Well what a quarter that was! The global stockmarket having given investors 20% in 2019 took it back in full, in just four weeks. Coronavirus was the obvious trigger but markets looked too optimistically priced as we have been saying for a while now; so it wasn’t the only reason for the fall. The global shutdown that we are all experiencing will undoubtedly have an impact on economies and companies as consumption and production simultaneously dries up for an unspecified amount of time. Some companies will go bust despite government and central bank intervention and some of these have been on life-support for a decade now and we may be better off without them. There will also be corporate winners and sadly it looks like one of these might be Amazon, a company that has made some of its money from exploiting staff and not paying tax.
There really was nowhere to hide from the stockmarket losses this time except in UK Government Gilts. We have seen multiple claims from active fund managers that this time fixed interest wouldn’t provide downside protection and that they had found some newfangled asset class that would. The first serious market drop for a decade showed what a nonsense this was. For a long time we have heard from these same investment managers that in times like this you need active management, rather than the cheaper passive alternative. However with a few exceptions, yet again, many active managers have failed to outperform our passive benchmarks once costs are taken into account.
It may sound counterintuitive but the only good point about this market fall was the speed of the drop.
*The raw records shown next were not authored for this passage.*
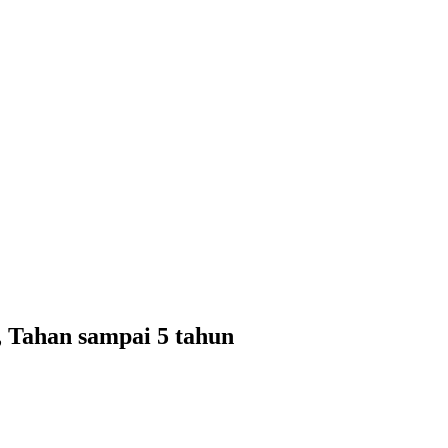
 Tahan sampai 5 tahun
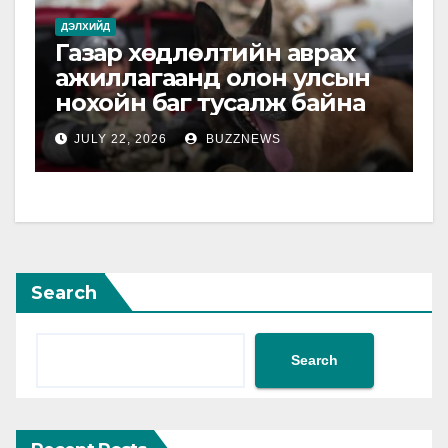
ДЭЛХИЙД
Газар хөдлөлтийн аврах
ажиллагаанд олон улсын
нохойн баг тусалж байна
JULY 22, 2026
BUZZNEWS
Search
Search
As we know from numerous academic studies that the best investor behaviour is to stay invested, a quick drop is easier to deal with than a long drawn out one such as the one in 2008 or worse 2001/2002/2003.
Despite what some commentators are saying, Coronavirus is not a Black Swan event (a large and unpredictable risk) but a Grey Rhino event (a large and predictable risk). A global pandemic has been predicted for years and even practiced for by the US government last year (with disastrous results by all accounts). We hadn’t foreseen a pandemic hitting this year and have been more concerned (and remain concerned) about the global health and economic impacts of antibiotic resistance and/or climate change.
Globally we have run up financial and ecological debts that we are expecting our children and grandchildren to pay for. Post-virus we will need to look again at how we have structured our society and who pays. In the UK a Conservative government is already talking about tax rises, so the Alpha added to a portfolio by financial planning is only set to increase.